Take a leaf from football’s rule book. At the start of a game the manager must set the 4 (or 3 or 5 or whatever a good number may be) active pitchers for that game. Unless the game goes to extra innings those are the only pitchers he can use. Without an unlimited bullpen the quick hook pays a price. Pitchers couldn’t just throw all out knowing they may face more than one or two batters.

Bags4HoF's avatar

My one tiny suggestion: I've long advocated to eliminate on-field warm-ups for relievers after a pitching change (slows the game down). MLB is *literally* the only sport that allows this sort of on-field advantage in a substitution.

Kickers don't get to kick practice field goals; shooters don't take a dozen 3s before the game resumes. Heck, baseball itself doesn't allow pinch-hitters to take a few batting practice swings on the machine in the cages. They grab a bat and are immediately expected to step into the box and produce. And guess what? That's hard!

But relievers?
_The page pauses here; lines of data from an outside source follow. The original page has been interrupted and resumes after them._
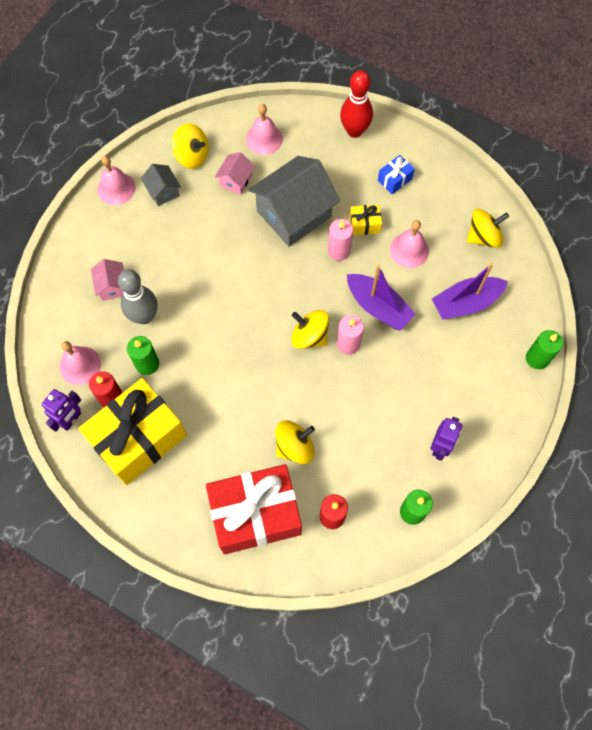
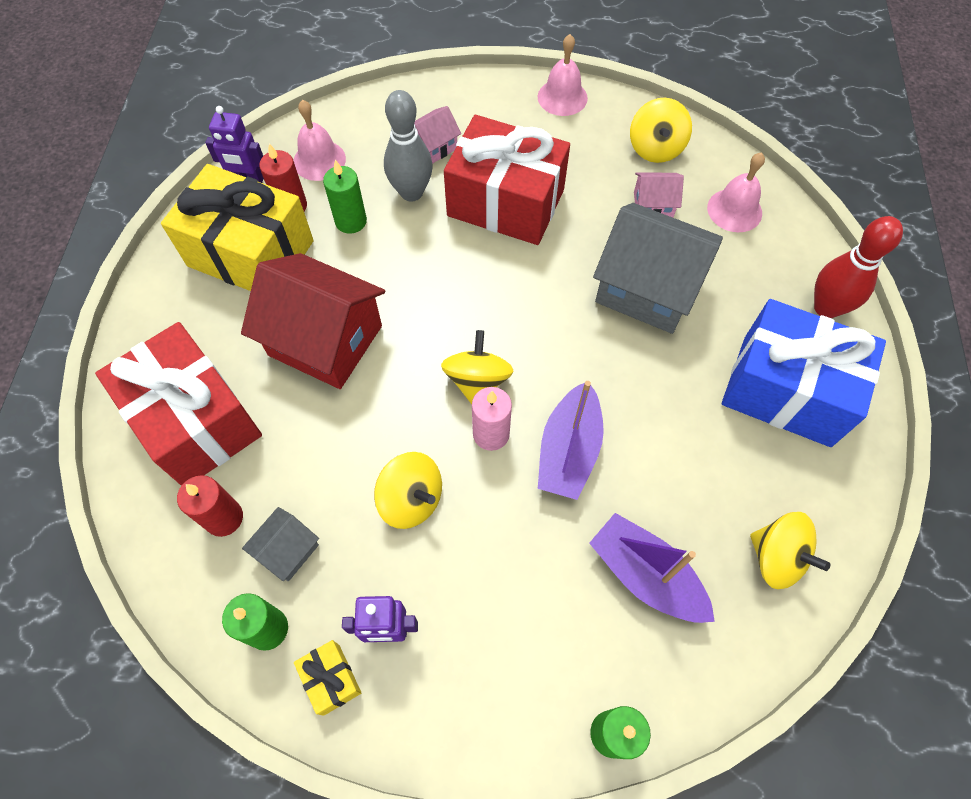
camera: 65 degrees right, 5 degrees down
grey house [141,164,181,206] -> grey house moved to [242,507,319,581]
yellow spinning top [275,421,315,464] -> yellow spinning top moved to [374,452,442,529]
pink candle [328,219,353,261] -> none
yellow gift [350,205,382,235] -> yellow gift moved to [294,640,361,716]
blue gift [378,155,415,194] -> blue gift [722,299,886,447], size x2.45
pink bell [390,220,429,268] -> none
none -> red house [241,253,385,389]
none -> red gift [444,115,570,245]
They throw in the pen & *then* get to throw on the mound while everyone sits around and waits - why?? There is no logical explanation for this, beyond, That's how it's always been (shoulder shrug). (And the pen is where their arms get warm, so that's not a viable excuse.)

Having relievers come in "cold" is one possible way to slow reliever effectiveness. + it'll speed up the game!

Seriously, on-mound warm-ups need to be eliminated, regardless.